Calculus Optimization Methods/Lagrange Multipliers

The method of Lagrange multipliers solves the constrained optimization problem by transforming it into a non-constrained optimization problem of the form:

• ${\displaystyle \operatorname {\mathcal {L}} (x_{1},x_{2},\ldots ,x_{n},\lambda )=\operatorname {f} (x_{1},x_{2},\ldots ,x_{n})+\operatorname {\lambda } (k-g(x_{1},x_{2},\ldots ,x_{n}))}$

Then finding the gradient and Hessian as was done above will determine any optimum values of ${\displaystyle \operatorname {\mathcal {L}} (x_{1},x_{2},\ldots ,x_{n},\lambda )}$.

Suppose we now want to find optimum values for ${\displaystyle f(x,y)=2x^{2}+y^{2}}$ subject to ${\displaystyle x+y=1}$ from [2].

Then the Lagrangian method will result in a non-constrained function.

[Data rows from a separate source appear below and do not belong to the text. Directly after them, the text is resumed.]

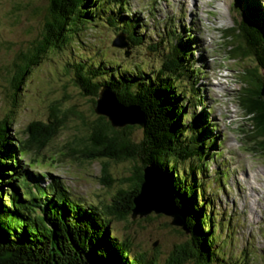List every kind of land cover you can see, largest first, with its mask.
I'll return each mask as SVG.
<instances>
[{
  "label": "rangeland",
  "instance_id": "obj_1",
  "mask_svg": "<svg viewBox=\"0 0 264 264\" xmlns=\"http://www.w3.org/2000/svg\"><path fill=\"white\" fill-rule=\"evenodd\" d=\"M259 1L264 14V0ZM126 2L127 9L118 15L128 19L134 16L146 29L142 32L143 46L114 48L112 43L119 34L116 28L107 22L95 23L80 32L73 44L44 56L19 84L18 68L32 60L30 51L41 38L49 0H0V124L8 123L12 140L25 141L26 129L32 122L47 123L57 114L63 125L56 137L39 151L24 150L22 165L32 175L44 176L32 177V182L39 181L44 186L58 178L73 199L82 205L97 206L104 215L119 191L129 188L127 179L140 162L83 157L90 145L89 128L97 115L92 110V99L83 96L73 84L74 66L84 57L87 64L102 60L103 64L114 63L118 72L138 65L149 76L164 62L169 49L164 42L172 26L181 34V42L190 40L194 50L191 62L201 71L183 83L186 93L196 95L187 105V121H191V114L205 113L208 132L217 140L215 147L205 150L210 156L184 150V155H192L178 165L188 185L194 179L203 183L207 203L212 207L207 213L213 212L220 226L215 248L220 258L215 264H264V155L252 149L254 124L239 102L245 87L242 72L255 67L256 62L249 57L244 62L232 57L223 37V31L240 19V4L236 0ZM117 11L118 7H112L106 15H116ZM156 47L160 48L158 52ZM131 136L140 142L144 133L136 129ZM203 162L205 172L201 174ZM106 219H111L114 237L131 242L130 257L142 254L146 262L166 264L176 247L190 241L189 235L171 225L172 218L168 216L151 213L136 220L131 216L125 220Z\"/></svg>",
  "mask_w": 264,
  "mask_h": 264
},
{
  "label": "trees",
  "instance_id": "obj_2",
  "mask_svg": "<svg viewBox=\"0 0 264 264\" xmlns=\"http://www.w3.org/2000/svg\"><path fill=\"white\" fill-rule=\"evenodd\" d=\"M238 2L242 6L240 19L223 31V37L231 48L228 52L232 57L242 62L249 57L256 62L255 67L242 72L245 87L239 102L254 124L255 131L250 137L255 143L252 149L264 155L261 95L264 14L255 0H245V6L243 1ZM112 7H118L119 13L106 15ZM125 9L126 0H49L41 38L33 43L30 51L32 60L18 68L19 84L44 56L73 44L80 32L95 23L107 22L116 28L119 34L125 35L130 47L143 46L142 32L146 29L140 27L141 23L134 16L121 18L118 14ZM169 32L164 42L169 48L164 62L149 76L138 65L133 70L126 67L118 72L114 63L103 64L102 60L87 64L84 57L74 66L73 84L83 96L92 99V110L97 115L90 125V145L83 157L93 161L106 158L114 162H140L127 179L129 188L119 191L104 215L97 206L82 205L73 199L58 178L44 186L39 181L32 182V177H42L32 175L28 167L22 165L24 150L39 151L56 137L63 125L57 114L47 123L32 122L26 129L28 139L25 141L12 140L8 123L0 124V264H157L146 262L142 254L130 257L131 242L114 237L110 230L111 219H106L132 217L135 200L142 193L146 171L150 168L152 178L160 179L162 191L167 188L173 192L174 208L184 217V227H175L190 236L188 243L173 250L166 264H215L220 258L219 250L215 249L219 244L220 226L214 213H207L212 207L207 203L204 185L197 179L188 185L185 172L181 173L178 167L180 160L186 161L192 155H184V150L190 153L191 149L192 153L207 157L210 153L206 148L215 147L217 140L208 132L205 113L191 114V121H187V105L196 95L186 93L183 83L193 80L201 71L191 62L194 50L190 48V40L181 42V34L172 26ZM159 50L156 47V51ZM104 89L115 94L117 104L123 109L134 108L131 111L135 113L137 110L144 126H114L108 116L96 113ZM136 129L144 133L140 142H135L131 136ZM200 166L203 174L204 162ZM107 168L108 163L102 168L104 175ZM190 171L195 176L194 171ZM151 186L154 189L153 183ZM168 217L172 218L174 226V218Z\"/></svg>",
  "mask_w": 264,
  "mask_h": 264
},
{
  "label": "water",
  "instance_id": "obj_3",
  "mask_svg": "<svg viewBox=\"0 0 264 264\" xmlns=\"http://www.w3.org/2000/svg\"><path fill=\"white\" fill-rule=\"evenodd\" d=\"M112 46L114 48H118V49H125V48L130 47L128 45L126 39H125L124 34H119L116 37V39L113 41ZM126 56L128 57L129 53H127ZM261 95H262L263 103H264V85L261 89ZM115 97H116L115 94H113L109 90L104 89L100 93L98 105L96 108V113H98L100 115L108 116L111 119V121L113 122L114 126H125V125L144 126L142 115H140L137 112V110H136L137 114L135 112H132L133 110H135L134 108H130L129 110L123 109L122 107H120L117 104ZM128 113L131 114L132 117H129ZM133 116L136 118L135 121H132L130 119V118H133ZM152 172L153 171L151 170V168H150V170L148 169L146 171V182L143 186L142 193L135 200L136 208L133 210L132 219H136L138 216H140L141 218L146 217L149 214H151L152 212H155L156 214H162L163 213L167 216H172L174 218V220L172 222V224L174 226H183L184 227V224H185L184 223L185 222L184 217L180 214V212L177 209L174 208L173 192L170 190H167V189L165 191H162V193L164 195V199H163L160 196L161 191L159 190V189L162 190V188H161V187H163L162 183L158 177L153 176V178H152V175H151ZM152 183L154 185V189L151 186ZM151 187H152V190H151ZM156 188H158V189L156 190ZM148 190H150V192ZM153 199L154 200L156 199L158 201L164 200L163 203H165V205L167 206V208H165L166 210H164L163 208H161V209L158 208V205L157 206L152 205ZM149 202L151 204H149ZM156 246H157V243L154 244V247H156Z\"/></svg>",
  "mask_w": 264,
  "mask_h": 264
},
{
  "label": "bare ground",
  "instance_id": "obj_4",
  "mask_svg": "<svg viewBox=\"0 0 264 264\" xmlns=\"http://www.w3.org/2000/svg\"><path fill=\"white\" fill-rule=\"evenodd\" d=\"M129 114V113H128ZM132 116L131 114H129V117ZM124 118V117H123ZM160 196L164 199V195L162 193V191L160 192ZM162 201V202H161ZM161 201H158V200H152V205L154 206H157L158 205V208H163L164 210H166L165 208H167V206L165 205V203H163L164 200H161Z\"/></svg>",
  "mask_w": 264,
  "mask_h": 264
}]
</instances>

• ${\displaystyle \operatorname {\mathcal {L}} (x,y,\lambda )=2x^{2}+y^{2}+\lambda (1-x-y)}$

The gradient for this new function is

• ${\displaystyle {\frac {\partial {\mathcal {L}}}{\partial x}}(x,y,\lambda )=4x+\lambda (-1)=0}$
• ${\displaystyle {\frac {\partial {\mathcal {L}}}{\partial y}}(x,y,\lambda )=2y+\lambda (-1)=0}$
• ${\displaystyle {\frac {\partial {\mathcal {L}}}{\partial \lambda }}(x,y,\lambda )=1-x-y=0}$

Finding the stationary points of the above equations can be obtained from their matrix from.

${\displaystyle {\begin{bmatrix}4&0&-1\\0&2&-1\\-1&-1&0\end{bmatrix}}{\begin{bmatrix}x\\y\\\lambda \end{bmatrix}}={\begin{bmatrix}0\\0\\-1\end{bmatrix}}}$

This results in ${\displaystyle x=1/3,y=2/3,\lambda =4/3}$.

Next we can use the Hessian as before to determine the type of this stationary point.

${\displaystyle H({\mathcal {L}})={\begin{bmatrix}4&0&-1\\0&2&-1\\-1&-1&0\end{bmatrix}}}$

Since ${\displaystyle H({\mathcal {L}})>0}$ then the solution ${\displaystyle (1/3,2/3,4/3)}$ minimizes ${\displaystyle f(x,y)=2x^{2}+y^{2}}$ subject to ${\displaystyle x+y=1}$ with ${\displaystyle f(x,y)=2/3}$.